> [Fragmento de página]
......
San Pedro de Atacama es, por lejos, el destino turístico más visitado en Chile, y es una lástima que sea prácticamente la única puerta de entrada al desierto más árido del mundo. Durante las tres últimas décadas se desdibujó completamente lo que podría haber sido la mejor expresión del patrimonio cultural del norte de Chile, fortalecido por la enorme riqueza geográfica que lo sostiene y dotado de una diversidad natural única en el país.
El abuso de una hospitalidad desbordada lo convirtió, para pena de muchos amantes del desierto -y de San Pedro particularmente- en un pueblo que perdió completamente su identidad. Y la tuvo, aunque a medias, hasta que hace poco más de una veintena de años sus nuevos habitantes comenzaron a acoplarse al casco antiguo queriendo ser una ciudad más que un pueblo, consiguiendo un caserío informe cuyo modelo aspiracional fue sin duda Calama, pero la antigua, que no era peor que la nueva. Fue una suerte de urbicidio anunciado por varios —entre los que me incluyo— en múltiples ocasiones, donde se advirtió que, sin una declaratoria patrimonial cabal y rigurosamente cumplida, el pueblo se convertiría en una trastienda de sí mismo: sin unidad, sin relato, sin alma. Un pueblo sin cultura.
......
> [Extracto de datos]

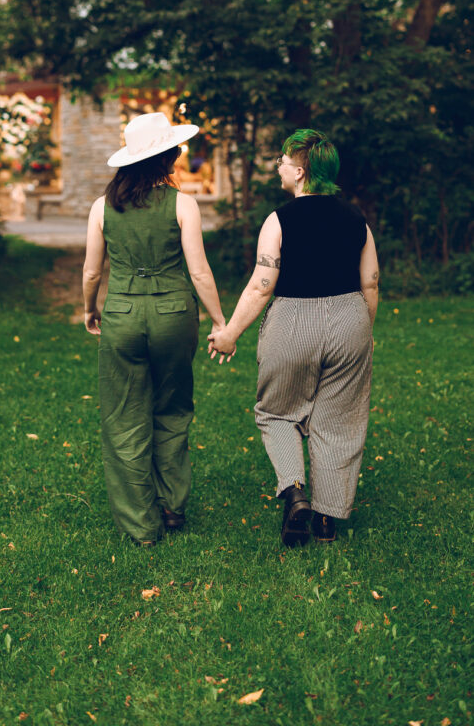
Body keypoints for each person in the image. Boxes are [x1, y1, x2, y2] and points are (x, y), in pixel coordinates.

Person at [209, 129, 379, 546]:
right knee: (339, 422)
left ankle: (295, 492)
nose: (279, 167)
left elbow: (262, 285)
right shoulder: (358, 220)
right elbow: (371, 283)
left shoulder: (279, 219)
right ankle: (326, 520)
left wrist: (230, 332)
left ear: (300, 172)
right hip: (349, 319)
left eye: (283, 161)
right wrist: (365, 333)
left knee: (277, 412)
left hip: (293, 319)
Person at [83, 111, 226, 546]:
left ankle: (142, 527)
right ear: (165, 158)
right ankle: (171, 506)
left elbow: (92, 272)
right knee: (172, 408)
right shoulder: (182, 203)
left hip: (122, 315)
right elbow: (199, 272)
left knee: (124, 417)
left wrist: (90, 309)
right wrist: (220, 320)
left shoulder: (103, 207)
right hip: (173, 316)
......
> [Enunciado de la tarea]
Edite el texto sobre San Pedro de Atacama entre "San Pedro de" y "en el país.", ambos incluidos, sustituyendo "tres últimas décadas" por "dos últimas décadas". Los registros proceden de una fuente distinta.

> [Solución propuesta]
San Pedro de Atacama es, por lejos, el destino turístico más visitado en Chile, y es una lástima que sea prácticamente la única puerta de entrada al desierto más árido del mundo. Durante las dos últimas décadas se desdibujó completamente lo que podría haber sido la mejor expresión del patrimonio cultural del norte de Chile, fortalecido por la enorme riqueza geográfica que lo sostiene y dotado de una diversidad natural única en el país.